Saved data entries
= = =

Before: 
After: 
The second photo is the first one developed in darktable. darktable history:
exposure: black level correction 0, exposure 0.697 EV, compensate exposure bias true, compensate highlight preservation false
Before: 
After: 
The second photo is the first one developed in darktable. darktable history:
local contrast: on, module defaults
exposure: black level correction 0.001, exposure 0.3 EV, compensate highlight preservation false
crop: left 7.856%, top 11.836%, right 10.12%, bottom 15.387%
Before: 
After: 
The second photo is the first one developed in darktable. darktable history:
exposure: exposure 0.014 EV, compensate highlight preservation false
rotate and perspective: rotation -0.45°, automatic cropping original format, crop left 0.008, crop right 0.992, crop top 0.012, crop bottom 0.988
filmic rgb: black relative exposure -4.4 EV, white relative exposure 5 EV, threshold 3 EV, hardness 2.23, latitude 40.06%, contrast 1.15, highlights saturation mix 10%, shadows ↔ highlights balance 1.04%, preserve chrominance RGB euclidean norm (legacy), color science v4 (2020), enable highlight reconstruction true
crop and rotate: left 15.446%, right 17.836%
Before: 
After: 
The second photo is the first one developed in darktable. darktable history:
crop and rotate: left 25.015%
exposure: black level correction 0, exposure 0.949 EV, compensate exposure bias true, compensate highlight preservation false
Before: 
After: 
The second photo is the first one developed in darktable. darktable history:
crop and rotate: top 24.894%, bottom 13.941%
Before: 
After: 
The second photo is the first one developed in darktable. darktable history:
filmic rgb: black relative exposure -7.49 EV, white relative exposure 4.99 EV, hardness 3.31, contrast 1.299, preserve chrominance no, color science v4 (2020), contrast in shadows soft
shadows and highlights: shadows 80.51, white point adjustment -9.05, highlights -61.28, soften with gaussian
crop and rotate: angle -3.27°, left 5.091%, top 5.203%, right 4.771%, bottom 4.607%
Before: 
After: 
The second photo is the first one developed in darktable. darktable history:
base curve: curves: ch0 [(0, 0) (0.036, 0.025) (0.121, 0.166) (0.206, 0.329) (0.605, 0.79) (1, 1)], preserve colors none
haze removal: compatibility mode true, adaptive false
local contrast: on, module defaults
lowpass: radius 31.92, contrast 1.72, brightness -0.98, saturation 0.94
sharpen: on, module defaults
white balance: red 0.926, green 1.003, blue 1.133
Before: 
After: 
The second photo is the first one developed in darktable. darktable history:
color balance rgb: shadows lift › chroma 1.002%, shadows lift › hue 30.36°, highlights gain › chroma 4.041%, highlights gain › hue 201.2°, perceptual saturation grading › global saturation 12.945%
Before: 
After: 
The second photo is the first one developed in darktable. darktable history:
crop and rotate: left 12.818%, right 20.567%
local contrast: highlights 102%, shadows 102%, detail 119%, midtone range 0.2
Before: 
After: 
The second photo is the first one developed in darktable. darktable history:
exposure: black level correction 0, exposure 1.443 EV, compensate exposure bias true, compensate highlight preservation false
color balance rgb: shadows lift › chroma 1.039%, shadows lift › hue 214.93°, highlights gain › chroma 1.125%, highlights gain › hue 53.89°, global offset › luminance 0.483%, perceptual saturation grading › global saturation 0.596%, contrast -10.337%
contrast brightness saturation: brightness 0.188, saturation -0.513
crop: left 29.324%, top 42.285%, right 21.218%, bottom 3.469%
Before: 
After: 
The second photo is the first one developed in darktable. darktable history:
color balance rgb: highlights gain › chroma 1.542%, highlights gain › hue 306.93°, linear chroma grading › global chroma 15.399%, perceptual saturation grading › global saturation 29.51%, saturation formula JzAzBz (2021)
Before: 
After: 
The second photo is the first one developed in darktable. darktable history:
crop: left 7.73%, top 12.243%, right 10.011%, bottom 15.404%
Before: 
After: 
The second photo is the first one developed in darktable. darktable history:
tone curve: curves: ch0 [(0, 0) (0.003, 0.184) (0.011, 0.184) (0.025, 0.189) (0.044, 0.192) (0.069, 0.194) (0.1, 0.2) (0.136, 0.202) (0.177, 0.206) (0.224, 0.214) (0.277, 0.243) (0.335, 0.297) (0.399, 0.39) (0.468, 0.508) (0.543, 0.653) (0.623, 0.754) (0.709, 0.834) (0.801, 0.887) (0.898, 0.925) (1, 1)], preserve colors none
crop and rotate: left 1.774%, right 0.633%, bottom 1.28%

= = =

Short task: Rewrite every line of the records above as a JSON list of strings, with one string per line and blank lines omitted.

Full solution:
[
  "Before: ",
  "After: ",
  "The second photo is the first one developed in darktable. darktable history:",
  "exposure: black level correction 0, exposure 0.697 EV, compensate exposure bias true, compensate highlight preservation false",
  "Before: ",
  "After: ",
  "The second photo is the first one developed in darktable. darktable history:",
  "local contrast: on, module defaults",
  "exposure: black level correction 0.001, exposure 0.3 EV, compensate highlight preservation false",
  "crop: left 7.856%, top 11.836%, right 10.12%, bottom 15.387%",
  "Before: ",
  "After: ",
  "The second photo is the first one developed in darktable. darktable history:",
  "exposure: exposure 0.014 EV, compensate highlight preservation false",
  "rotate and perspective: rotation -0.45°, automatic cropping original format, crop left 0.008, crop right 0.992, crop top 0.012, crop bottom 0.988",
  "filmic rgb: black relative exposure -4.4 EV, white relative exposure 5 EV, threshold 3 EV, hardness 2.23, latitude 40.06%, contrast 1.15, highlights saturation mix 10%, shadows ↔ highlights balance 1.04%, preserve chrominance RGB euclidean norm (legacy), color science v4 (2020), enable highlight reconstruction true",
  "crop and rotate: left 15.446%, right 17.836%",
  "Before: ",
  "After: ",
  "The second photo is the first one developed in darktable. darktable history:",
  "crop and rotate: left 25.015%",
  "exposure: black level correction 0, exposure 0.949 EV, compensate exposure bias true, compensate highlight preservation false",
  "Before: ",
  "After: ",
  "The second photo is the first one developed in darktable. darktable history:",
  "crop and rotate: top 24.894%, bottom 13.941%",
  "Before: ",
  "After: ",
  "The second photo is the first one developed in darktable. darktable history:",
  "filmic rgb: black relative exposure -7.49 EV, white relative exposure 4.99 EV, hardness 3.31, contrast 1.299, preserve chrominance no, color science v4 (2020), contrast in shadows soft",
  "shadows and highlights: shadows 80.51, white point adjustment -9.05, highlights -61.28, soften with gaussian",
  "crop and rotate: angle -3.27°, left 5.091%, top 5.203%, right 4.771%, bottom 4.607%",
  "Before: ",
  "After: ",
  "The second photo is the first one developed in darktable. darktable history:",
  "base curve: curves: ch0 [(0, 0) (0.036, 0.025) (0.121, 0.166) (0.206, 0.329) (0.605, 0.79) (1, 1)], preserve colors none",
  "haze removal: compatibility mode true, adaptive false",
  "local contrast: on, module defaults",
  "lowpass: radius 31.92, contrast 1.72, brightness -0.98, saturation 0.94",
  "sharpen: on, module defaults",
  "white balance: red 0.926, green 1.003, blue 1.133",
  "Before: ",
  "After: ",
  "The second photo is the first one developed in darktable. darktable history:",
  "color balance rgb: shadows lift › chroma 1.002%, shadows lift › hue 30.36°, highlights gain › chroma 4.041%, highlights gain › hue 201.2°, perceptual saturation grading › global saturation 12.945%",
  "Before: ",
  "After: ",
  "The second photo is the first one developed in darktable. darktable history:",
  "crop and rotate: left 12.818%, right 20.567%",
  "local contrast: highlights 102%, shadows 102%, detail 119%, midtone range 0.2",
  "Before: ",
  "After: ",
  "The second photo is the first one developed in darktable. darktable history:",
  "exposure: black level correction 0, exposure 1.443 EV, compensate exposure bias true, compensate highlight preservation false",
  "color balance rgb: shadows lift › chroma 1.039%, shadows lift › hue 214.93°, highlights gain › chroma 1.125%, highlights gain › hue 53.89°, global offset › luminance 0.483%, perceptual saturation grading › global saturation 0.596%, contrast -10.337%",
  "contrast brightness saturation: brightness 0.188, saturation -0.513",
  "crop: left 29.324%, top 42.285%, right 21.218%, bottom 3.469%",
  "Before: ",
  "After: ",
  "The second photo is the first one developed in darktable. darktable history:",
  "color balance rgb: highlights gain › chroma 1.542%, highlights gain › hue 306.93°, linear chroma grading › global chroma 15.399%, perceptual saturation grading › global saturation 29.51%, saturation formula JzAzBz (2021)",
  "Before: ",
  "After: ",
  "The second photo is the first one developed in darktable. darktable history:",
  "crop: left 7.73%, top 12.243%, right 10.011%, bottom 15.404%",
  "Before: ",
  "After: ",
  "The second photo is the first one developed in darktable. darktable history:",
  "tone curve: curves: ch0 [(0, 0) (0.003, 0.184) (0.011, 0.184) (0.025, 0.189) (0.044, 0.192) (0.069, 0.194) (0.1, 0.2) (0.136, 0.202) (0.177, 0.206) (0.224, 0.214) (0.277, 0.243) (0.335, 0.297) (0.399, 0.39) (0.468, 0.508) (0.543, 0.653) (0.623, 0.754) (0.709, 0.834) (0.801, 0.887) (0.898, 0.925) (1, 1)], preserve colors none",
  "crop and rotate: left 1.774%, right 0.633%, bottom 1.28%"
]